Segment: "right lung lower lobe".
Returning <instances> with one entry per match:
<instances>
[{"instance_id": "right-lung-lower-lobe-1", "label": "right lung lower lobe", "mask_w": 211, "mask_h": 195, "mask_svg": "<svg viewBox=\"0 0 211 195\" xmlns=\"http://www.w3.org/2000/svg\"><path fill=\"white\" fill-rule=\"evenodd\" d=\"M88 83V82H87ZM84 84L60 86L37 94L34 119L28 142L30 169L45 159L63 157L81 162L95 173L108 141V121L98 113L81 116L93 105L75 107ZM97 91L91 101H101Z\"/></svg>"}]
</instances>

━━━━

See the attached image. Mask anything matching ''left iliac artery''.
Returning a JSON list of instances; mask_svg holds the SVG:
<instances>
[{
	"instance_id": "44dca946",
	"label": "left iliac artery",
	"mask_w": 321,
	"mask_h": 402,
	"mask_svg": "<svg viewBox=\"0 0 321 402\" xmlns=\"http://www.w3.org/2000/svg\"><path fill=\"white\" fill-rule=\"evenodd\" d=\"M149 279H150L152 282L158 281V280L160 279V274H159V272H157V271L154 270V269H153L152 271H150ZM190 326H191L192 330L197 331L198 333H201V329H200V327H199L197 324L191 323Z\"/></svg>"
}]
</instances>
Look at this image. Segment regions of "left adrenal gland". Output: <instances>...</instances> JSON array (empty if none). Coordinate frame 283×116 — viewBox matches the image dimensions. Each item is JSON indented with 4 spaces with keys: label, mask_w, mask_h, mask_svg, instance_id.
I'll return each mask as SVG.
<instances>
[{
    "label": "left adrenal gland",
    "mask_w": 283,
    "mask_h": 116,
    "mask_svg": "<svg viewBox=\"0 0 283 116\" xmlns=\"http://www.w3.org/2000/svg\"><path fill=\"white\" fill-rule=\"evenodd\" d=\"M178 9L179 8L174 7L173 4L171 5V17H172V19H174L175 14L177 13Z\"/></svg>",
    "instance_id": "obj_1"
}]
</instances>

━━━━

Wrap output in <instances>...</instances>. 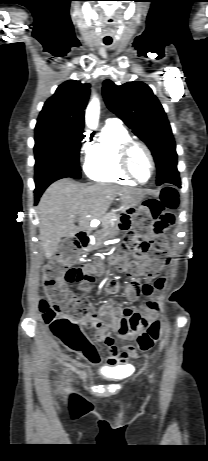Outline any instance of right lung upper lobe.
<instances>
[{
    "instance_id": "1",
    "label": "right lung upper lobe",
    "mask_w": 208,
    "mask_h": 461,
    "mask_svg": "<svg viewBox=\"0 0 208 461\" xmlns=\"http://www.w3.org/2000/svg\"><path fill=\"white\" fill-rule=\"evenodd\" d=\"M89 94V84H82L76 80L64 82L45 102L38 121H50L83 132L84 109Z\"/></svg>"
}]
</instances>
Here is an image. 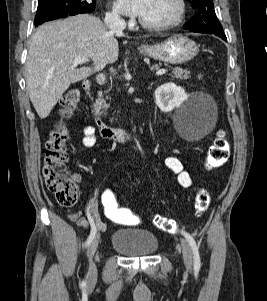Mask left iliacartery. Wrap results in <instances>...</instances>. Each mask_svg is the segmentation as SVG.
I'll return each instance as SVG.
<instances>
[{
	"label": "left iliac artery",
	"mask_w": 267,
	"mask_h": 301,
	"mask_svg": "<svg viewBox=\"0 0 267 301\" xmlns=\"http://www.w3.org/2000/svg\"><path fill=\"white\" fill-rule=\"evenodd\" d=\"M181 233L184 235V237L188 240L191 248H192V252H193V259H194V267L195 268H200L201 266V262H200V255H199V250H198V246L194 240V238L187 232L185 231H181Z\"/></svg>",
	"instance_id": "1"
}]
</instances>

━━━━

# Task goal:
Please pick out every line in the rows above that contains the word "Returning" and copy each of those lines in full.

# Answer to the task:
Returning <instances> with one entry per match:
Returning a JSON list of instances; mask_svg holds the SVG:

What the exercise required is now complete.